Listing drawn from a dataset
════════════════

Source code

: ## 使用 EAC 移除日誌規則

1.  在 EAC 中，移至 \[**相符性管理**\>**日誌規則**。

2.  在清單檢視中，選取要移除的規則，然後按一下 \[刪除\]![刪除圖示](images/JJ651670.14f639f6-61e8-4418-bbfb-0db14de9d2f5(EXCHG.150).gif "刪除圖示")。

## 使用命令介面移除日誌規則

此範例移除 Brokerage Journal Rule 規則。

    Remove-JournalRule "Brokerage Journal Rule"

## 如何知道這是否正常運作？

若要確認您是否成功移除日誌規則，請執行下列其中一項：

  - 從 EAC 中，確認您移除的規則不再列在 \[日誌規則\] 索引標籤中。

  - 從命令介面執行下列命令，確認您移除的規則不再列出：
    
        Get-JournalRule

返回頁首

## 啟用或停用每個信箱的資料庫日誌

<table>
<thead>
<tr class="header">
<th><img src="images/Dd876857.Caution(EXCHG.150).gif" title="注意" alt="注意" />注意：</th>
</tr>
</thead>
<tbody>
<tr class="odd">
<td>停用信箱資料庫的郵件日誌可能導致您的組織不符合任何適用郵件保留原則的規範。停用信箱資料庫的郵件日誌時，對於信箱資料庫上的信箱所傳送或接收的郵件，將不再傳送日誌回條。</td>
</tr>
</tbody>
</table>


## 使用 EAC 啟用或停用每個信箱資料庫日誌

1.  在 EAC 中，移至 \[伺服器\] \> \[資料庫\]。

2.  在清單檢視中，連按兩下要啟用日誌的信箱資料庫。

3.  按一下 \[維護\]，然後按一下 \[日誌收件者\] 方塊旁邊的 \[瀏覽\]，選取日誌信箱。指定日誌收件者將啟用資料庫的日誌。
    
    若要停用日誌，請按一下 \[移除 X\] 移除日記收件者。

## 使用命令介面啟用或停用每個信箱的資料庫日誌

════════════════

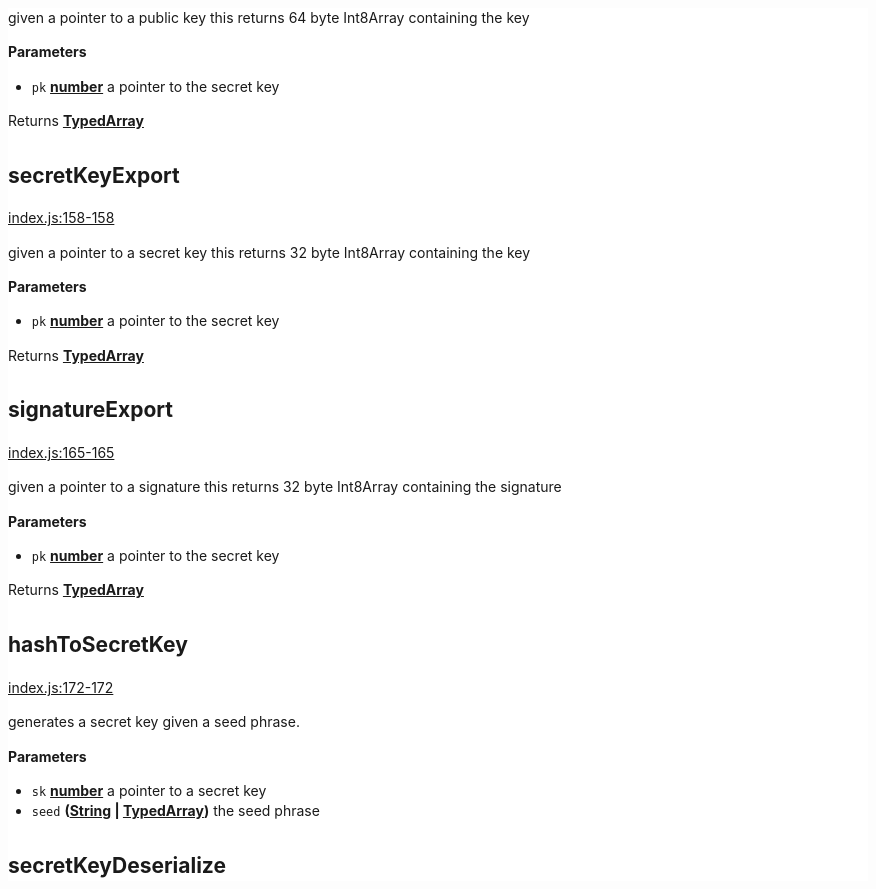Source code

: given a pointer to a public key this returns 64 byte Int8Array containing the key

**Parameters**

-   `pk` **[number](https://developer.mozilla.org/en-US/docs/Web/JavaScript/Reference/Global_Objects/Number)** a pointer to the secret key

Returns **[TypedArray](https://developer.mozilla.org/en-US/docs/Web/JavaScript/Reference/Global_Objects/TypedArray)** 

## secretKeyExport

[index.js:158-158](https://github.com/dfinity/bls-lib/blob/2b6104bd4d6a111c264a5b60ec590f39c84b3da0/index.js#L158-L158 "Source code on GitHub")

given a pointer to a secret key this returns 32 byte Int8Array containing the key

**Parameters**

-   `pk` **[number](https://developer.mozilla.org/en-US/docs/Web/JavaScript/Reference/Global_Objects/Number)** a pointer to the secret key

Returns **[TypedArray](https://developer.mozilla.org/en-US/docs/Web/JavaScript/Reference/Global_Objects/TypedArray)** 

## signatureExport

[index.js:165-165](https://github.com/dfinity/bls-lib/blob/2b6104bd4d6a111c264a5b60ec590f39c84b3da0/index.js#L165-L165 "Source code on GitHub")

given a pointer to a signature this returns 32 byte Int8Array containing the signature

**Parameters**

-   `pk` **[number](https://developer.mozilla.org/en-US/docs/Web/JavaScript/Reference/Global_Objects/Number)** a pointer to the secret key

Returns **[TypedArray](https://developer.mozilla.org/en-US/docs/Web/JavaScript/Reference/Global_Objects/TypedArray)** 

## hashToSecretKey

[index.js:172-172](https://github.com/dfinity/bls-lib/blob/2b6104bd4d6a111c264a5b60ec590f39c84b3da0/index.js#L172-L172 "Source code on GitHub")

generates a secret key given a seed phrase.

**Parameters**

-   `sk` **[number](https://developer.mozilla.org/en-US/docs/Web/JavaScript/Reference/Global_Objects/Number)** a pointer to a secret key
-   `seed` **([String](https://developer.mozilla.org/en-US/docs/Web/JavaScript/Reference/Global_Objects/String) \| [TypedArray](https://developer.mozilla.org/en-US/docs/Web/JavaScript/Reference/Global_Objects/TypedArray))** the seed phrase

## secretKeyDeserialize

════════════════

# ABOUT THIS TASK
Copy out, without alteration, the lines of the listing from the line containing "按一下 \[維護\]，然後按一下 \[日誌收件者\] 方塊旁邊的 \[瀏覽\]，選取日誌信箱。指定日誌收件者將啟用資料庫的日誌。" through the line containing "## 使用命令介面啟用或停用每個信箱的資料庫日誌", including both of those lines.

# REPLY
3.  按一下 \[維護\]，然後按一下 \[日誌收件者\] 方塊旁邊的 \[瀏覽\]，選取日誌信箱。指定日誌收件者將啟用資料庫的日誌。
    
    若要停用日誌，請按一下 \[移除 X\] 移除日記收件者。

## 使用命令介面啟用或停用每個信箱的資料庫日誌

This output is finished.